ASCO 2026: Are radiopharmaceuticals being systematically underdosed?

Oncology
Photo by Jonah Comstock

Dr William Maguire speaks at ASCO 2026.

Radiotherapeutics were a major topic at ASCO this year, as more and more studies progress on a variety of targets, isotopes, and indications. The industry as a whole seems bullish on the category, in which small radioactive payloads are delivered directly to tumour cells via a targeting molecule.

But as more of these therapies are developed, industry stakeholders are raising concerns that the maximum dose of radiation prescribed by the FDA might be too conservative, potentially limiting the efficacy of these drugs.

“To mitigate the risk of long-term toxicity, cumulative dosages of currently approved RPTs have generally fallen within historic normal organ tolerances derived from external beam data,” Dr William Maguire, an oncologist and clinical reviewer with the FDA, said in a session at ASCO. “However, we've heard from many stakeholders that EBRT limits are arbitrary and too conservative for at least some RPTs. Although the limits appear to have resulted in a relatively low incidence of long-term safety issues such as chronic renal toxicity for the currently approved dosages of RPTs, some in the field have expressed that higher dosages may be needed to maximise efficacy.”

It’s a surprisingly thorny problem: Existing limits are based on data from external beam radiation therapy, but the whole point of radiopharmaceuticals is that they deliver the radioactive payload directly to the tumour, rather than hitting a number of healthy cells in the crossfire as EBRT does.
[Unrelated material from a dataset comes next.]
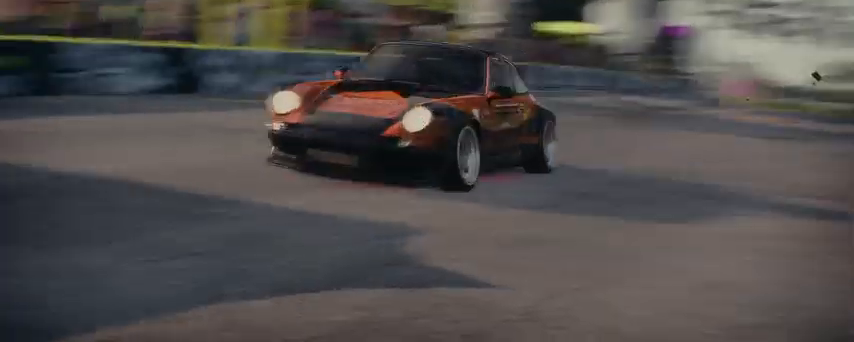
{"buttons": [], "left_stick": "up-right", "right_stick": "center", "events": [[84, "R2", "up"]]}
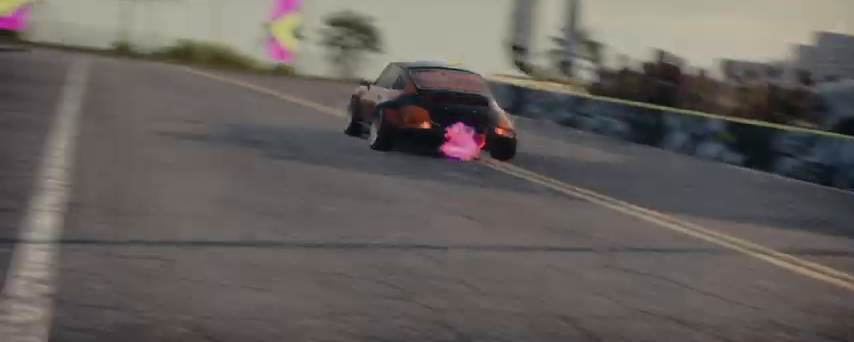
{"buttons": [], "left_stick": "up-right", "right_stick": "center", "events": []}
So limiting RPTs to the standards of EBRTs risks undercutting the very thing that makes RPTs so promising compared to their predecessors.

A higher dose of radiation in an RPT could well be safer, but it’s very difficult to know that for sure because the concern is with delayed or cumulative effects of radiation, not with acute toxicity.
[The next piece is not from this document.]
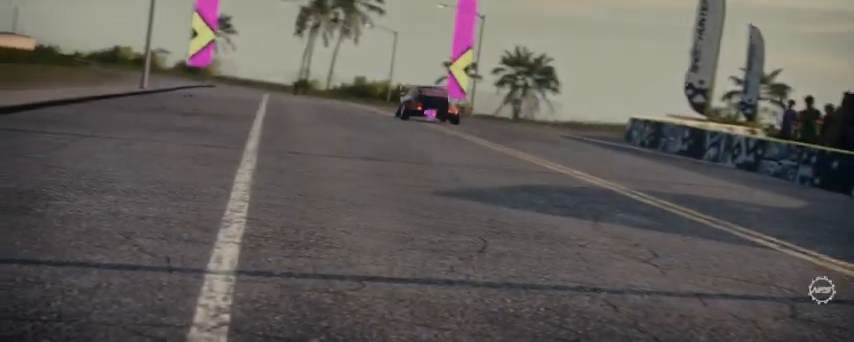
{"buttons": [], "left_stick": "up-right", "right_stick": "center", "events": []}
“Traditional dose escalation designs for non-radioactive drugs are problematic to evaluate long-term or cumulative toxicity, since this may take months or years to detect and is unlikely to be fully characterised during short-term observation periods,” Maguire said. “Discovering an unacceptable delayed or cumulative toxicity can be particularly concerning when a large number of patients are exposed, such as in a Phase 3 trial for a marketed product, or in patients who have a long life expectancy and/or may have already been cured by the current standard of care.”

The current problem – that radiopharmaceuticals might be underperforming their potential – seems preferable to the alternative.

“[If the dosage] were escalated enough, the added risks might start to outweigh the added benefits,” Maguire said. “So a key question is where the cutoff between benefit and harm would happen, and I would hypothesise that this is not known for most RPTs.”

FDA has produced a draft guidance to try to help guide companies that may want to test their RPT candidate at higher-than-recommended dose levels. It includes suggestions like referencing data from similar existing RPTs, keeping doses low for first-in-human studies, and testing higher doses in the advanced disease setting – all in consultation with the agency, of course.

While restricting testing to the advanced setting does lower risks, it’s also of limited usefulness because patients in the advanced disease setting are less likely to contribute data on the long-term effects of the therapy.

Other speakers in the session, like Dr Lisa Bodei from Memorial Sloan-Kettering, suggested that better understanding of the radioresistance and radiosensitivity of tissues, which is genetically driven, could also allow for safer, personalised dose optimisation in the future.

Ultimately, as the field of radiotherapeutics advances, more data, especially longitudinal data, will help set standards for dose optimisation that raise the bar for efficacy without imperilling safety. In the meantime, researchers will have to work with the FDA to thread the needle of acceptable exposure risks.